Single by Beyond

from the album Rock and Roll
- Language: Cantonese
- B-side: "What For"
- Released: 14 May 1993
- Recorded: 1993
- Genre: Pop rock; art rock;
- Length: 5:24
- Label: Warner Music Group
- Songwriter: Wong Ka Kui
- Producers: Beyond, Kunihiko Ryo

Chinese name
- Traditional Chinese: 海闊天空
- Simplified Chinese: 海阔天空
- Cantonese Yale: Hói fut tīn hūng
- Literal meaning: 'Sea Vast Sky Clear'

Standard Mandarin
- Hanyu Pinyin: Hǎi kuò tiān kōng
- Wade–Giles: Hai^{3} k‘uo^{4} t‘ien^{1} k‘ung^{1}
- IPA: [xàɪ kʰwô tʰjɛ́n kʰʊ́ŋ]

Yue: Cantonese
- Yale Romanization: Hói fut tīn hūng
- Jyutping: hoi2 fut3 tin1 hung1
- IPA: [hɔj˧˥ fut̚˧ tʰin˥ hʊŋ˥]

Music videos
- Music video (Rock Records edition) on YouTube
- Music video (WEA edition) on YouTube

= Boundless Oceans, Vast Skies =

1993 song by Beyond

"Boundless Oceans, Vast Skies" (海闊天空 (Sea Vast Sky Clear)) is a song by the Hong Kong rock band Beyond.

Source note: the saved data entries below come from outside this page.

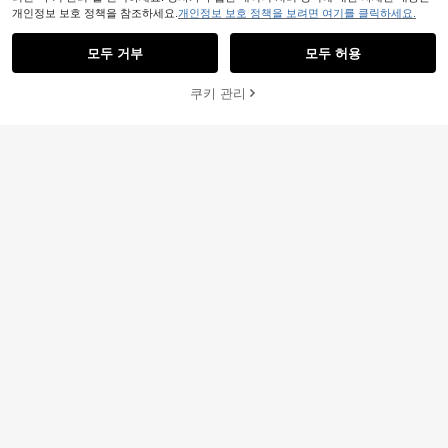
개인정보 보호 정책을 참조하세요.
개인정보 보호 정책을 보려면 여기를 클릭하세요.
6
모두 거부
모두 허용
4,909원 절약
21
쿠키 관리
장바구니 담기
41% 할인!
Zira2026 여성용 라운드 토 클로즈드
4,656원 절약
토 얇은 스트랩 메탈 버클 백 스트랩
#1 TOP 3위
금속 버클 여성 샌들
Ximi Ruo 새로운 H자형 슬리퍼, 블랙/
플랫 샌들, 미니멀리스트 캐주얼 스타
100+ 판매됨
베이지/브라운, 휴가 필수품, 비치 슈
일
#5 TOP 3위
최소 50% 할인 여성 플랫 샌들
7,181
즈, 휴가, 플랫, 블로거 추천, 사막 키
원
-41%
3,834
원
-55%
마지막 3일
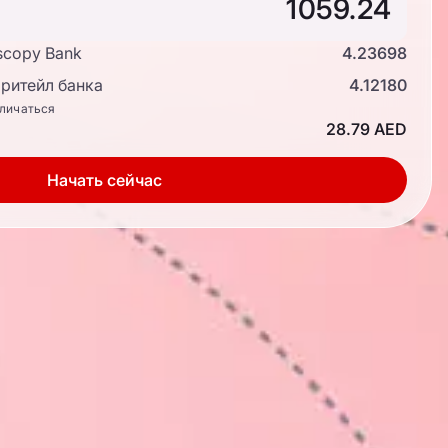
scopy Bank
4.23698
ритейл банка
4.12180
тличаться
28.79 AED
Начать сейчас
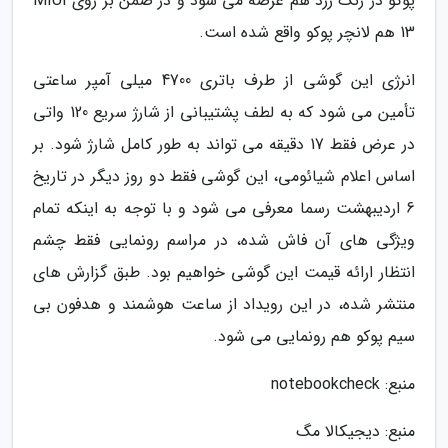
پوکو در رنگ زرد هم عرضه می شود و در ضمنً بر روی MIUI
13 هم لانچر پوکو واقع شده است.
انرژی این گوشی از طرف باتری 4700 میلی آمپر ساعتی
تأمین می شود که به لطف پشتیبانی از شارژ سریع 120 واتی
در عرض فقط 17 دقیقه می تواند به طور کامل شارژ شود. بر
اساس اعلام شیائومی، این گوشی فقط دو روز دیگر در تاریخ
6 اردیبهشت رسما معرفی می شود و با توجه به اینکه تمام
ویژگی های آن فاش شده، در مراسم رونمایی فقط چشم
انتظار ارائه قیمت این گوشی خواهیم بود. طبق گزارش های
منتشر شده، در این رویداد از ساعت هوشمند و هدفون بی
سیم پوکو هم رونمایی می شود.
منبع: notebookcheck
منبع: دیجیکالا مگ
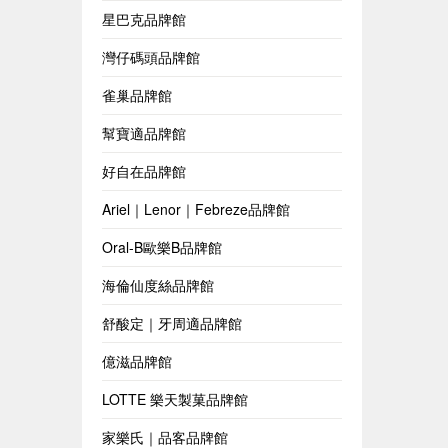
星巴克品牌館
灣仔碼頭品牌館
雀巢品牌館
幫寶適品牌館
好自在品牌館
Ariel｜Lenor｜Febreze品牌館
Oral-B歐樂B品牌館
海倫仙度絲品牌館
舒酸定｜牙周適品牌館
億滋品牌館
LOTTE 樂天製菓品牌館
家樂氏｜品客品牌館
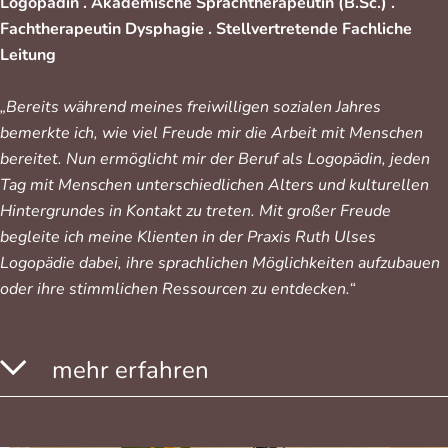
Logopädin .
Akademische Sprachtherapeutin (B.Sc.) .
Fachtherapeutin Dysphagie .
Stellvertretende Fachliche
Leitung
„Bereits während meines freiwilligen sozialen Jahres
bemerkte ich, wie viel Freude mir die Arbeit mit Menschen
bereitet. Nun ermöglicht mir der Beruf als Logopädin, jeden
Tag mit Menschen unterschiedlichen Alters und kulturellen
Hintergrundes in Kontakt zu treten. Mit großer Freude
begleite ich meine Klienten in der Praxis Ruth Ulses
Logopädie dabei, ihre sprachlichen Möglichkeiten aufzubauen
oder ihre stimmlichen Ressourcen zu entdecken.“
mehr erfahren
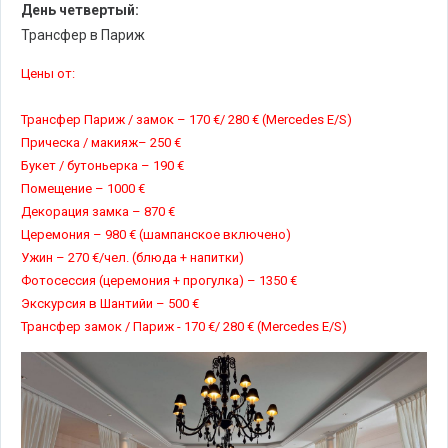
День четвертый:
Трансфер в Париж
Цены от:
Трансфер Париж / замок – 170 €/ 280 € (Mercedes E/S)
Прическа / макияж– 250 €
Букет / бутоньерка – 190 €
Помещение – 1000 €
Декорация замка – 870 €
Церемония – 980 € (шампанское включено)
Ужин – 270 €/чел. (блюда + напитки)
Фотосессия (церемония + прогулка) – 1350 €
Экскурсия в Шантийи – 500 €
Трансфер замок / Париж - 170 €/ 280 € (Mercedes E/S)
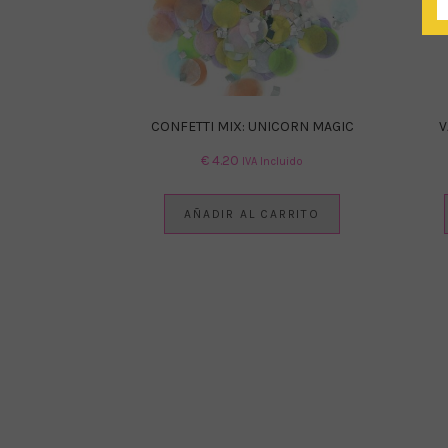
CONFETTI MIX: UNICORN MAGIC
V
€
4.20
IVA Incluido
AÑADIR AL CARRITO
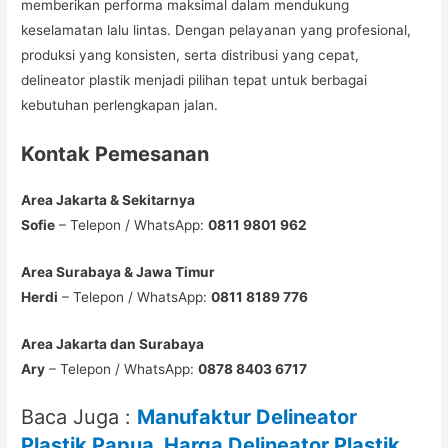
memberikan performa maksimal dalam mendukung
keselamatan lalu lintas. Dengan pelayanan yang profesional,
produksi yang konsisten, serta distribusi yang cepat,
delineator plastik menjadi pilihan tepat untuk berbagai
kebutuhan perlengkapan jalan.
Kontak Pemesanan
Area Jakarta & Sekitarnya
Sofie
– Telepon / WhatsApp:
0811 9801 962
Area Surabaya & Jawa Timur
Herdi
– Telepon / WhatsApp:
0811 8189 776
Area Jakarta dan Surabaya
Ary
– Telepon / WhatsApp:
0878 8403 6717
Baca Juga :
Manufaktur Delineator
Plastik Papua, Harga Delineator Plastik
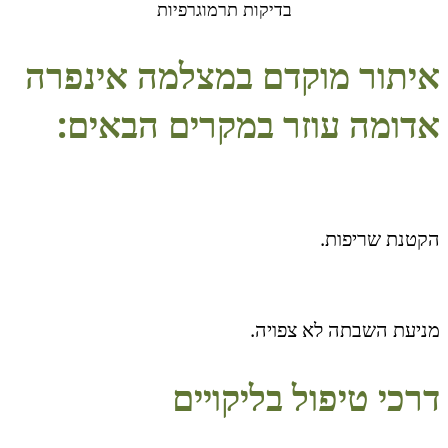
בדיקות תרמוגרפיות
איתור מוקדם במצלמה אינפרה
אדומה עוזר במקרים הבאים:
הקטנת שריפות.
מניעת השבתה לא צפויה.
דרכי טיפול בליקויים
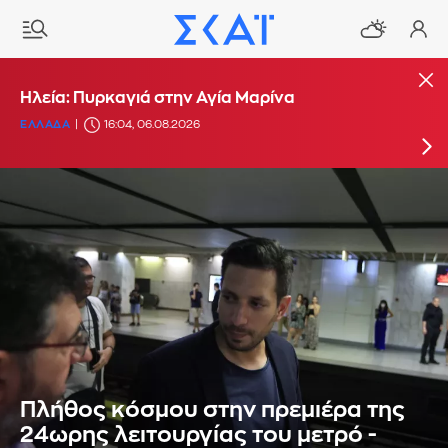
Μεγάλη πυρκαγιά στην περιοχή Κολυμπάδα
Ηλεία: Πυρκαγιά στην Αγία Μαρίνα
στη Σκύρο - Ενισχύθηκαν οι δυνάμεις
ΕΛΛΑΔΑ
16:04, 06.08.2026
ΕΛΛΑΔΑ
15:17, 06.08.2026
UPDATE: 17:10
Πλήθος κόσμου στην πρεμιέρα της
24ωρης λειτουργίας του μετρό -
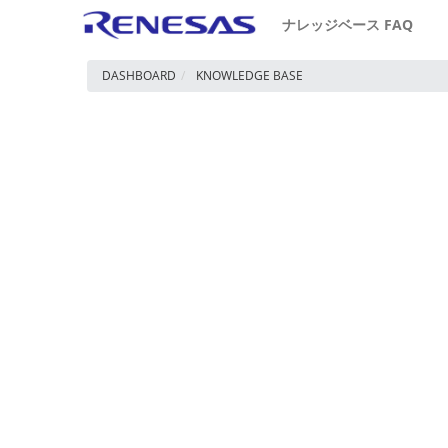
ナレッジベース FAQ
DASHBOARD
KNOWLEDGE BASE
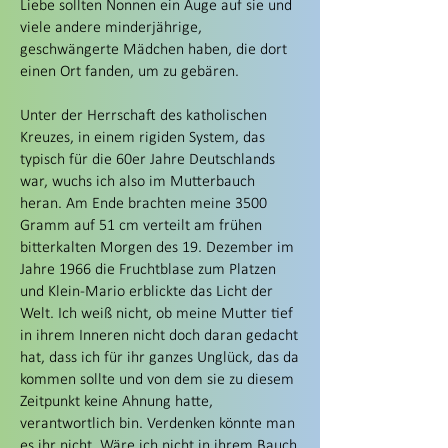
Liebe sollten Nonnen ein Auge auf sie und
viele andere minderjährige,
geschwängerte Mädchen haben, die dort
einen Ort fanden, um zu gebären.
Unter der Herrschaft des katholischen
Kreuzes, in einem rigiden System, das
typisch für die 60er Jahre Deutschlands
war, wuchs ich also im Mutterbauch
heran. Am Ende brachten meine 3500
Gramm auf 51 cm verteilt am frühen
bitterkalten Morgen des 19. Dezember im
Jahre 1966 die Fruchtblase zum Platzen
und Klein-Mario erblickte das Licht der
Welt. Ich weiß nicht, ob meine Mutter tief
in ihrem Inneren nicht doch daran gedacht
hat, dass ich für ihr ganzes Unglück, das da
kommen sollte und von dem sie zu diesem
Zeitpunkt keine Ahnung hatte,
verantwortlich bin. Verdenken könnte man
es ihr nicht. Wäre ich nicht in ihrem Bauch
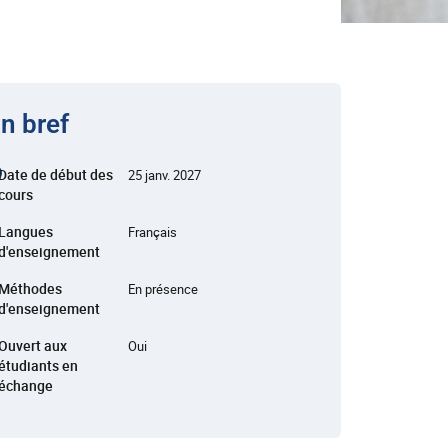
n bref
Date de début des
25 janv. 2027
cours
Langues
Français
d'enseignement
Méthodes
En présence
d'enseignement
Ouvert aux
Oui
étudiants en
échange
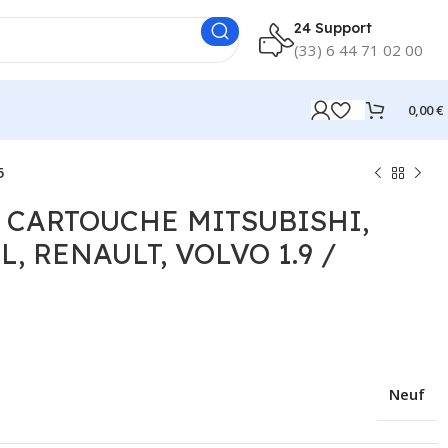
24 Support
(33) 6 44 71 02 00
0,00
€
5
 CARTOUCHE MITSUBISHI,
, RENAULT, VOLVO 1.9 /
Neuf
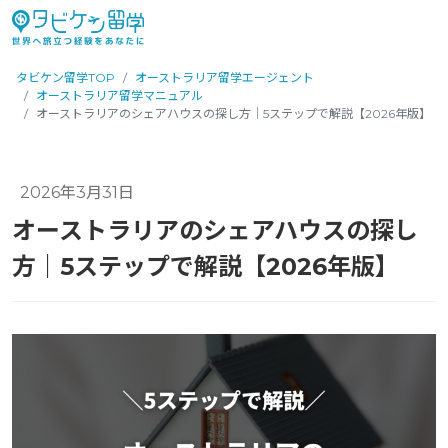
タビケン留学TOP
オーストラリア留学エージェント
オーストラリア留学マニュアル
オーストラリアのシェアハウスの探し方｜5ステップで解説【2026年版】
2026年3月31日
オーストラリアのシェアハウスの探し
方｜5ステップで解説【2026年版】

It was released for their studio album Rock and Roll (樂與怒) on 14 May 1993, and remains massively popular. The song is an anthem of Cantonese rock music and one of Beyond's signature songs. In 2022, it became the first Cantonese song to record over 100 million views on YouTube.

It has been adopted for several events in Cantonese-speaking regions, such as the Artistes 512 Fund Raising Campaign for the 2008 Sichuan earthquake, and most prominently as the unofficial anthem of the 2014 Hong Kong protests.

== Background ==
Ka Kui was inspired by his trip to Africa in 1990 (after which he also wrote one of his most popular songs "Amani" ("Peace" in Swahili)). Its theme—personal freedom and the pursuit of dreams—flowed from his disillusionment with the music industry. It was written to celebrate the tenth anniversary of the band's formation. However, Ka Kui died on 30 June 1993, around two months after the song's release. It went on to gain critical acclaim and commercial success.

=== Release ===
The song has been also translated as "Under a Vast Sky", "Ocean Wide Sky High", "Vast Seas, Clear Skies", and "Clear Skies, Vast Ocean". The 1993 Taiwanese album sharing the Chinese name of the song officially translates the title of the song as "Hold On to My Dream".

Beyond recorded a Japanese version, "Haruka naru yume ni ~Far away~" (遥かなる夢に 〜Far away〜).

== Covers ==
In the 2003 Hong Kong movie Truth or Dare: 6th Floor Rear Flat, the song was performed live by Teresa Carpio, where it was interpreted as the sacrifice a mother had made for her son.

In 2010, Cai Xiuqing (蔡岫勍) performed the song for China's Got Talent, earning her third place. In 2012, Hong Kong a cappella group Metro Vocal Group released a cover on their album No Borders.